Data analysis technicians, data scientists, predictive modelers, and statisticians work together to extract, process, clean, and analyze text-based data and transactional data from a growing number of sources.
1.Data professionals combine data from a number of different sources. Often, it is a mix of semistructured and unstructured data. Each organization will use different streams of data, but some frequently-used sources include semistructured and unstructured data.
Internet clickstream data
Web server logs
Social media content
Text from customer emails and survey responses
Mobile phone records and
Machine data captured by sensors connected to the internet of things (IoT).
2.Data is gathered, processed, and stored in a data warehouse or data lake. Data now stands ready for processing by data professionals. They arrange, configure, and partition the informational material into segments as needed to produce analytical reports in ways that are more effective and more scalable with high-performing analytical queries.
3.Data is cleaned up to make its quality better. Data specialists use scripting tools and data quality software to clean data. They search for flaws or discrepancies, such as duplication or formatting errors, and tidy up the data.

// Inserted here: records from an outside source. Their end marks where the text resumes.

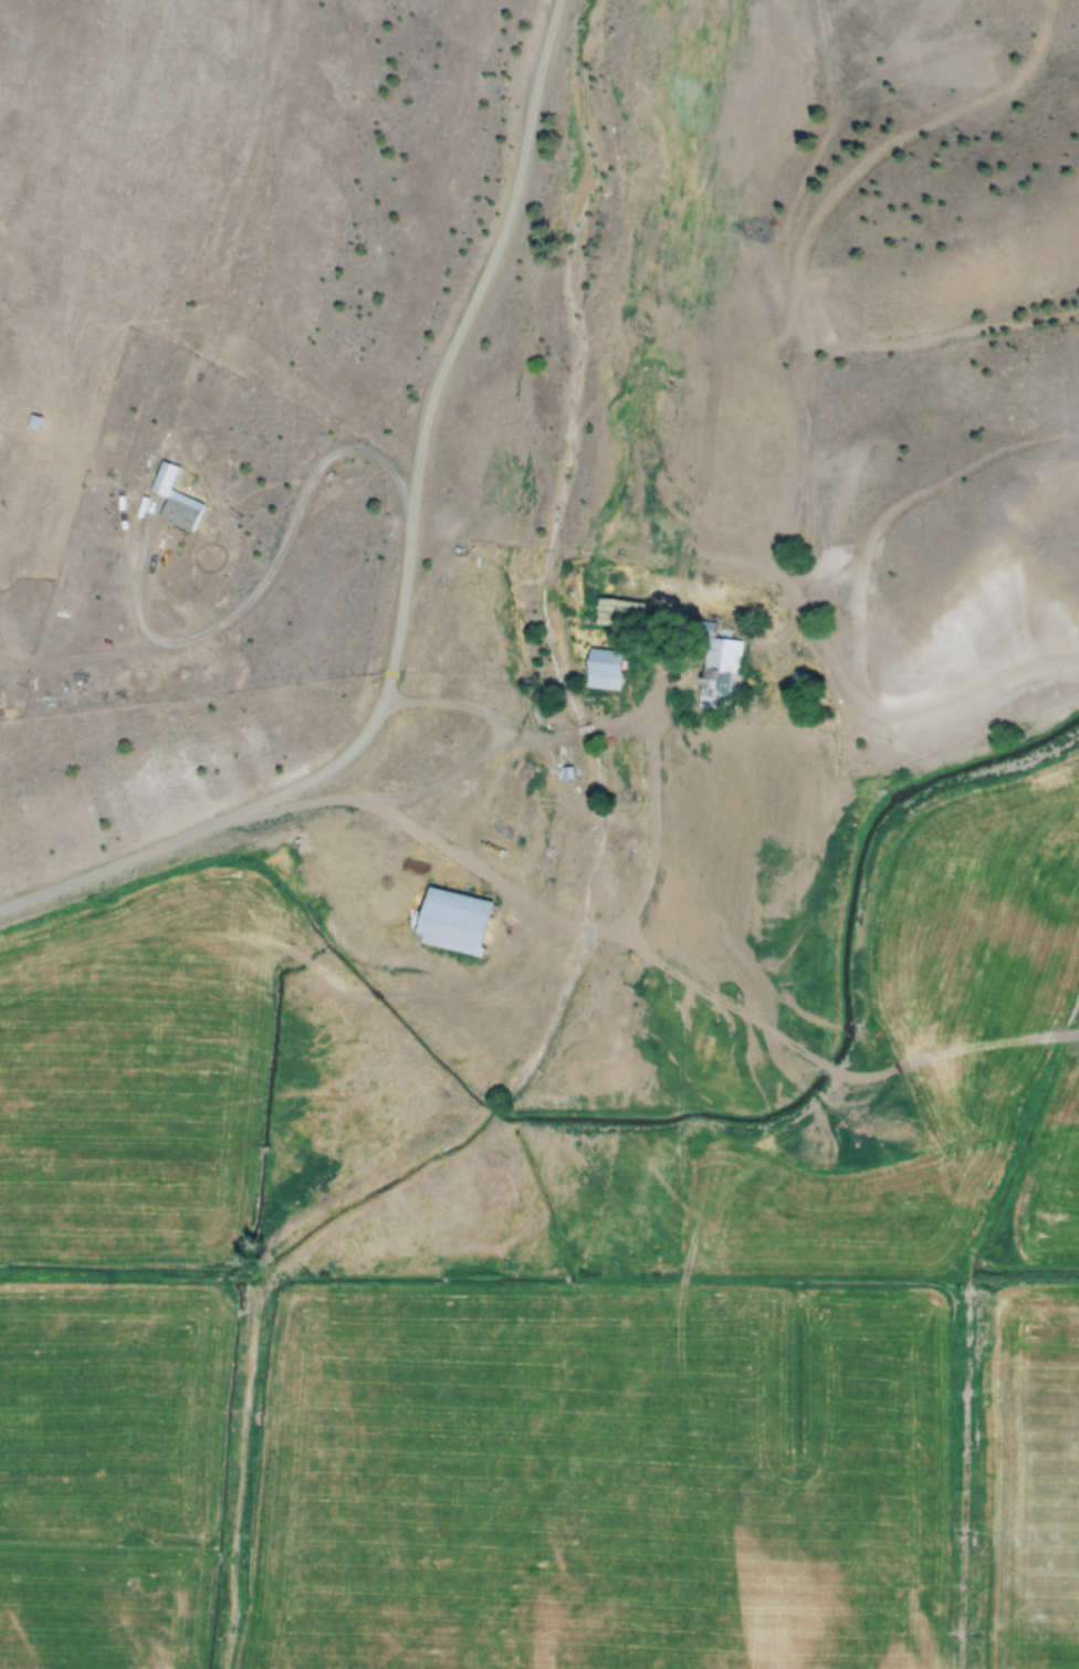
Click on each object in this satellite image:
building: (166, 505)
road: (405, 560)
building: (598, 672)
building: (715, 675)
building: (511, 793)
building: (449, 925)

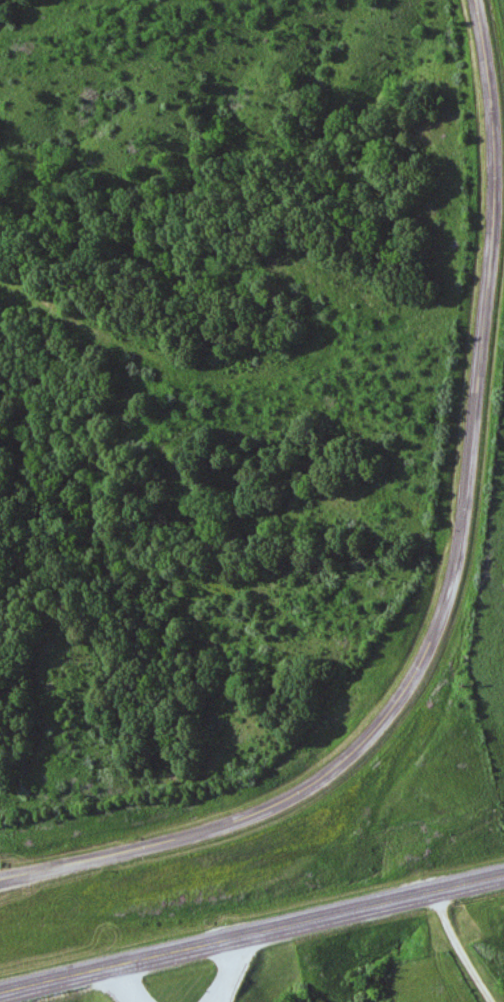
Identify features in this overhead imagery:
road: (451, 577)
road: (252, 930)
road: (463, 945)
road: (232, 968)
road: (126, 983)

4.Data that has been collected, processed, and cleaned is analyzed using analytics software. This includes tools for:
Data mining, which sifts through data sets in search of patterns and relationships.
Predictive analytics, which builds models to forecast customer behavior and other future actions, scenarios and trends.
Machine learning, which taps various algorithms to analyze large data sets.
Deep learning, which is a more advanced offshoot of machine learning.
Text mining and statistical analysis software.
Artificial intelligence (AI).
Mainstream business intelligence software.
Data visualization tools.
Contemporary supply chain analytics has become increasingly valuable thanks to big data and quantitative methods. Big supply chain analysis techniques make use of big data and mathematical methods in the supply chain. Specifically, big supply chain analytics expands data sets for increased analysis that goes beyond the traditional internal data found on enterprise resource planning (ERP) and supply chain management (SCM) systems. Also, big supply chain analytics implements highly effective statistical methods on new and existing data sources.